#

Evaluation

Fall detection

ML model:

As the original dataset is extremely imbalanced, the ratio of the minority (falls event) and the majority of samples (normal behaviors) is 0.0576. Therefore, evaluation by the commonly used accuracy is meaningless and misleading. By our further study, we choose F1- score as our main metric to evaluate the performance of the model.

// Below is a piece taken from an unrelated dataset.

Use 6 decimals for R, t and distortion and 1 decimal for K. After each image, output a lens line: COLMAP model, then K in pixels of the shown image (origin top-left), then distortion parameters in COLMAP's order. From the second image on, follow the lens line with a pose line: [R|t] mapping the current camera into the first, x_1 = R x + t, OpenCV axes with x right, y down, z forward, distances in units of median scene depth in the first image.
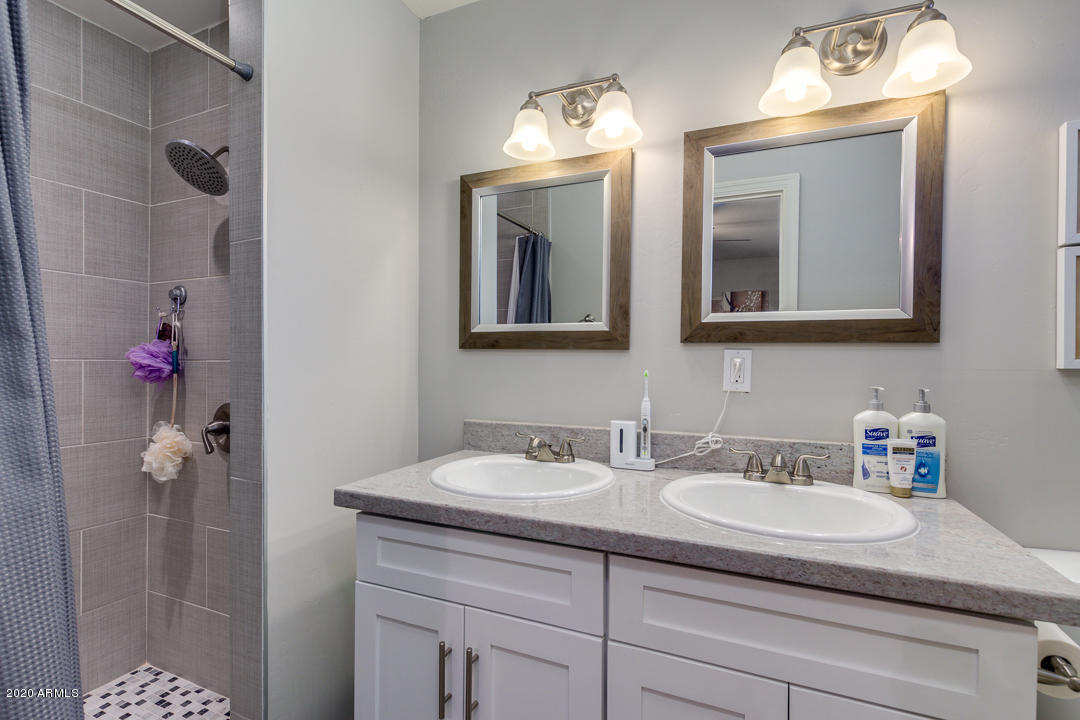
lens RADIAL K [[549.5, 0, 537.5], [0, 549.5, 364.9], [0, 0, 1]] dist [0.019428, -0.016170]
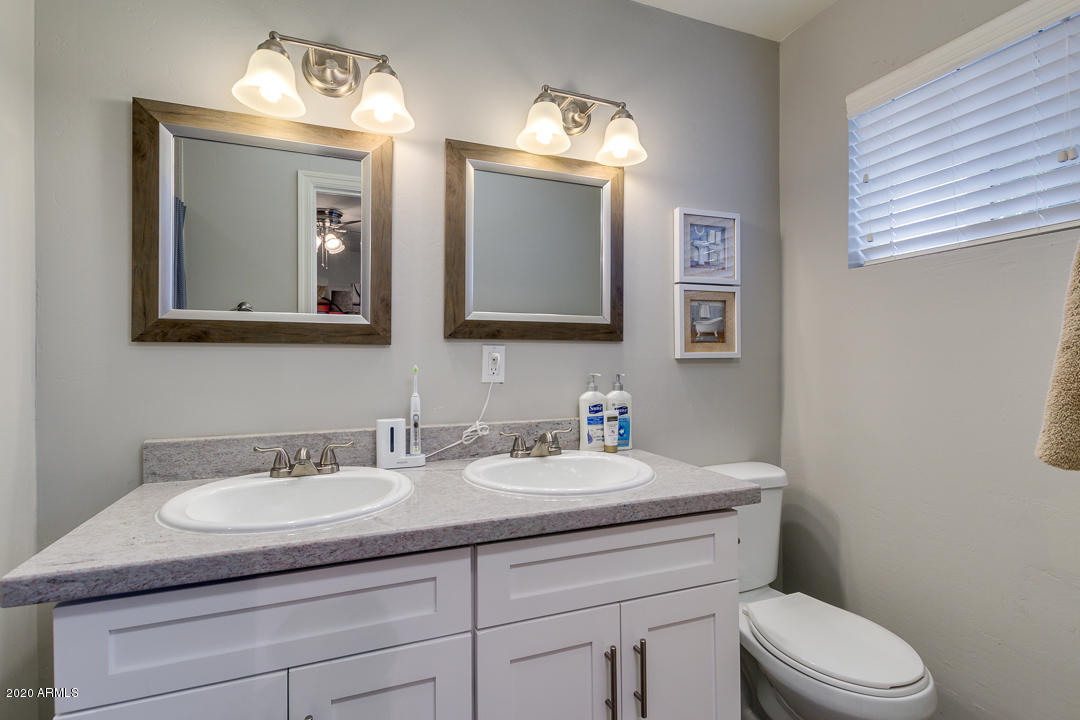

As F1-score values equally on precision and recall, we expect our model can capture all the potential fall events. To reach this aim, we need a model with recall (sensitivity) as high as possible, and a relatively high precision to reduce false alarm. So, our basic methodology is that firstly through the value of F1-score, we could get an intuitive reflection on how the model performs and by further checking the precision and sensitivity to determine whether the model should be adopted. The final result on average has a F1-score of 0.941 (10-fold stratified), and the corresponded recall and precision respectively are 0.998 and 0.891. Although it is difficult to find a past research that has used the same dataset and same metric, most of previous research do take sensitivity and specificity as their metrics. Also, we cannot confirm what dataset they used in some of the research. As a comparison, we calculated the specificity and sensitivity of our model with best F1-score and the result is presented in the table on the right.


App:

We have integrated the app interface with the fall-detection backend. Therefore, we are able to do quantitative tests on different scenarios. Please note that these tests mainly aim to test the usability of the fall-detection function but not the reliability or correctness (to prove these we obviously need to do more systematic tests with more scenarios and trial times). The test results contain two scenarios:
The first scenario is physically dropping the phone from a certain height with a pad on the ground as a buffer. The second scenario is that carrying the phone (in pocket) and performing 4 types of fall trials which contains:
FOL:
Fall forward from standing, use of hands to dampen fall.
FKL:
Fall forward from standing, first impact on knees.
BSC:
Fall backward while trying to sit on a chair.
SDL:
Fall side wards from standing, bending legs.

As the result indicates, the performance of the fall detection classifier is not good as our expectation. More specifically, we found that the data we acquired from our App is incompatible with the data we used for training (MobiAct), which might be the reason for it. In our many trials, some features (for example the maximum SMVs) within a window period of time is greater than that value of we extracted from the whole training dataset. We have also found hints in a research study that compares different public datasets for fall detection system as seen in the figure below. We can see from this figure that the value of this feature is generally lower than the same in other datasets. To solve this incompatible issue, we need to combine other public dataset or to collect data by ourselves.

#

#








#
#

Hardware and Navigation

Hardware:

To measure the sturdiness of the frame stress tests were done with a load of 185lbs which is the full weight of a 70-year-old male in the 95th percentile of elderly people aged 60-80. Since the robot will never carry the user at once, this load is more than sufficient for testing purposes. The team has conducted an analysis on 3 different joints using 3 different metrics: 1st Principal Stress which helps understand the maximum tensile stress, Constraints and Load and Displacement.

Navigation:

The building of the occupancy grid was running multiple times in different environments using different parameters. We tested the number of scans needed to produce a good occupancy grid. We found that the bare minimum to visit all parts of the room was best. Too many scans would produce incomprehensible occupancy grids as can be seen in the figure.